From the Akapana we explored an area at the far eastern edge of the site known as Kantatallita. It is littered with huge blocks of stone, many of them carved, some of the area paved with square slabs.
From here we headed west approaching the Temple Semisubterraneo and the Kalasasaya on an east west approach, perfectly aligning the road with the entrance e to Kalasasaya and the monolith beyond.
The Tempio Semisubterraneo or sunken temple is recessed into the ground perhaps a couple of meters. Set into its stone walls are carved stone heads, all different, and said to represent all of the cultures within the Tiwanaku empire. Information from UNESCO suggests that this could reflect the ancient practice of displaying the severed heads of conquered enemies in the temple. Whatever the reason, it is very impressive and, I believe, unique.
The Bennett monolith was excavated in this temple. Now three smaller monoliths stand in the centre of the sunken space. They are carved on their surfaces, the sides of the largest depicting animals and snakes.
West of the sunken temple is Kalasasaya, which means "standing stones" in reference to the stelas here. This is the largest of the ceremonial spaces, raised on a grassy platform and surrounded by a wall.
On a "gatepost" of the north entrance to Kalasasaya is another example of the "inner ear" megaphone - we tried it out and it really works, both to amplify the voice and to hear low volume sound from some distance.

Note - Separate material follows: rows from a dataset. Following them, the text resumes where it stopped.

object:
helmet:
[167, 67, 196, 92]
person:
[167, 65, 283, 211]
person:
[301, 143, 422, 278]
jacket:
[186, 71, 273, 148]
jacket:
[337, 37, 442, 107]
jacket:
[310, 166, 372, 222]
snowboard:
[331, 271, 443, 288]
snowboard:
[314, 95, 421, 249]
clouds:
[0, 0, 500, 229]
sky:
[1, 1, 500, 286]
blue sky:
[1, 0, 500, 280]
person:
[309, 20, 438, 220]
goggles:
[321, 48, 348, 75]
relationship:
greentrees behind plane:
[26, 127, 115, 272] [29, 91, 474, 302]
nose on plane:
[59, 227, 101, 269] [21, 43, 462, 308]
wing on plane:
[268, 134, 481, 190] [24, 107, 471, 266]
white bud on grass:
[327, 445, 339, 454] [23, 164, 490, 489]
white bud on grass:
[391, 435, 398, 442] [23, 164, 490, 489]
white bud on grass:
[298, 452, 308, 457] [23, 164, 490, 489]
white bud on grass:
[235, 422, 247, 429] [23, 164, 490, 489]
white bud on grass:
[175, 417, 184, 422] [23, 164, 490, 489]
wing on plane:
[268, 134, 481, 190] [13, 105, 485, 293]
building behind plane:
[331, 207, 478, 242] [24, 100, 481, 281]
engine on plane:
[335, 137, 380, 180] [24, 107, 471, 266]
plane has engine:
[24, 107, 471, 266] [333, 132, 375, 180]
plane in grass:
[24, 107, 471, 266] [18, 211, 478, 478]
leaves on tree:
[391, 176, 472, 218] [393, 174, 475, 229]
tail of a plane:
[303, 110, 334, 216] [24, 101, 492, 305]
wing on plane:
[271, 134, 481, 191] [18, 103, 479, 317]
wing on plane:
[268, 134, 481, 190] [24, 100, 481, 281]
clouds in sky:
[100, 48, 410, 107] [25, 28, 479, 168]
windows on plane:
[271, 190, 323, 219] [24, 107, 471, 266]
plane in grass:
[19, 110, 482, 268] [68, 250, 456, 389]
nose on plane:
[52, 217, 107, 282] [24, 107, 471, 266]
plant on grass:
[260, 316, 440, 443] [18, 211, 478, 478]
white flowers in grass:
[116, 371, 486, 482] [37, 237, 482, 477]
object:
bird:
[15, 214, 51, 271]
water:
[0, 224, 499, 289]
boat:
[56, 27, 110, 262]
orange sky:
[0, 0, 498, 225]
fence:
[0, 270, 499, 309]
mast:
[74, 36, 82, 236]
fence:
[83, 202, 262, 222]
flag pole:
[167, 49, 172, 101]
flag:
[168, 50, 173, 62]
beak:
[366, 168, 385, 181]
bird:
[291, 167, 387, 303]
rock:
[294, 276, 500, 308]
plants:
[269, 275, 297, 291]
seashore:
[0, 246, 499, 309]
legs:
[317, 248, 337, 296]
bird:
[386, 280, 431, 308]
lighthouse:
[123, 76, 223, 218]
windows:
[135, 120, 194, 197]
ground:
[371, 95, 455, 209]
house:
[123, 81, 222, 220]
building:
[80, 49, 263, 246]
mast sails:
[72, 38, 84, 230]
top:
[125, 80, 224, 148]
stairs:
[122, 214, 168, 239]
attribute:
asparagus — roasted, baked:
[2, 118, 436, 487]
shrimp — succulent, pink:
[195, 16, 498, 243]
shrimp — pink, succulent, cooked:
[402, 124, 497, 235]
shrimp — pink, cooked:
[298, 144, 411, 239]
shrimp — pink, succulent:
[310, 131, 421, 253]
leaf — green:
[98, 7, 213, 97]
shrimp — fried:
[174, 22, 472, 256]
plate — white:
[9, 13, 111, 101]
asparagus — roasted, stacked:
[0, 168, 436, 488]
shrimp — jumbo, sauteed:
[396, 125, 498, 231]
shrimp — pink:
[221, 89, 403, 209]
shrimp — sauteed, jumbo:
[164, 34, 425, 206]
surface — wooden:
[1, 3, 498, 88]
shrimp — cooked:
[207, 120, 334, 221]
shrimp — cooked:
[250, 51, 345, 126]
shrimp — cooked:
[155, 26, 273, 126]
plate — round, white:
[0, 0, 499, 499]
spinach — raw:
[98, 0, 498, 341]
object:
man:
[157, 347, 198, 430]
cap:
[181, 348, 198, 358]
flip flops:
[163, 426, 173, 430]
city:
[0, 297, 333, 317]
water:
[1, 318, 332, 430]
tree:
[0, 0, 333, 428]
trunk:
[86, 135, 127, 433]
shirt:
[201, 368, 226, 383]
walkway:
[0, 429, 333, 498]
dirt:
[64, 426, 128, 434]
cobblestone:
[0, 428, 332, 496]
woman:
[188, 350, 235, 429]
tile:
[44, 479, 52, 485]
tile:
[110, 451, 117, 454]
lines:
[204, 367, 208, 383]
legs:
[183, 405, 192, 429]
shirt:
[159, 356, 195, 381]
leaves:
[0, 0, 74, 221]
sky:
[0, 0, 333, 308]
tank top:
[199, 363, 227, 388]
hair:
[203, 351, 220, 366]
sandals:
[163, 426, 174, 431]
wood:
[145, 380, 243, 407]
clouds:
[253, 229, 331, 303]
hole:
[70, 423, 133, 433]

Two impressive monoliths or stelas, both about 3m in height, have been re-erected here: the Fraile (Friar, though why it is called this is obscure) and the Ponce (named after the archaeologist Carlos Ponce) which is in line with the gateway from the sunken temple.
The Fraile monolith is badly damaged and not highly decorated; it is made from a block of stone with two distinct colours.
The 2.4m Ponce Monolith on the other hand is in very good condition. It stands in a sunken courtyard facing the east gateway - at spring and autumn equinox the rising sun illuminates the monolith through the gateway. Its surface is covered with intricate carved designs. The back of the head is carved into stylised plaits and the body has clearly carved shoulder blades, reminiscent of the much older menhirs on Corsica. Ears, fingers and toes are precisely delineated too. He looks to be wearing a hat, short trousers, anklets and a thick belt and carries something in both clenched hands, probably ritual items such as a snuff tray.
The Puerta del Sol or Sun Gate stands in the north west corner, though this is not its original location. It is carved from a single block of stone, with a representation of a deity, possibly the Sun God surrounded by four rows of what look like worshipping winged figures. There are two types of figure in alternating rows, one of which is beaked.
The reverse of the gate has deeply carved niches, perhaps for offerings or small statues.
It is thought that the gate may have originally stood in line with the Ponce monolith and the gateway to the sunken temple and that it was also wider than it is now, probably with added blocks of decorated stone.
As we left the site, having spent several hours exploring, we came upon a final stela, sunk into a pit and missing its head. It must have been one of many that once stood in this wonderful place.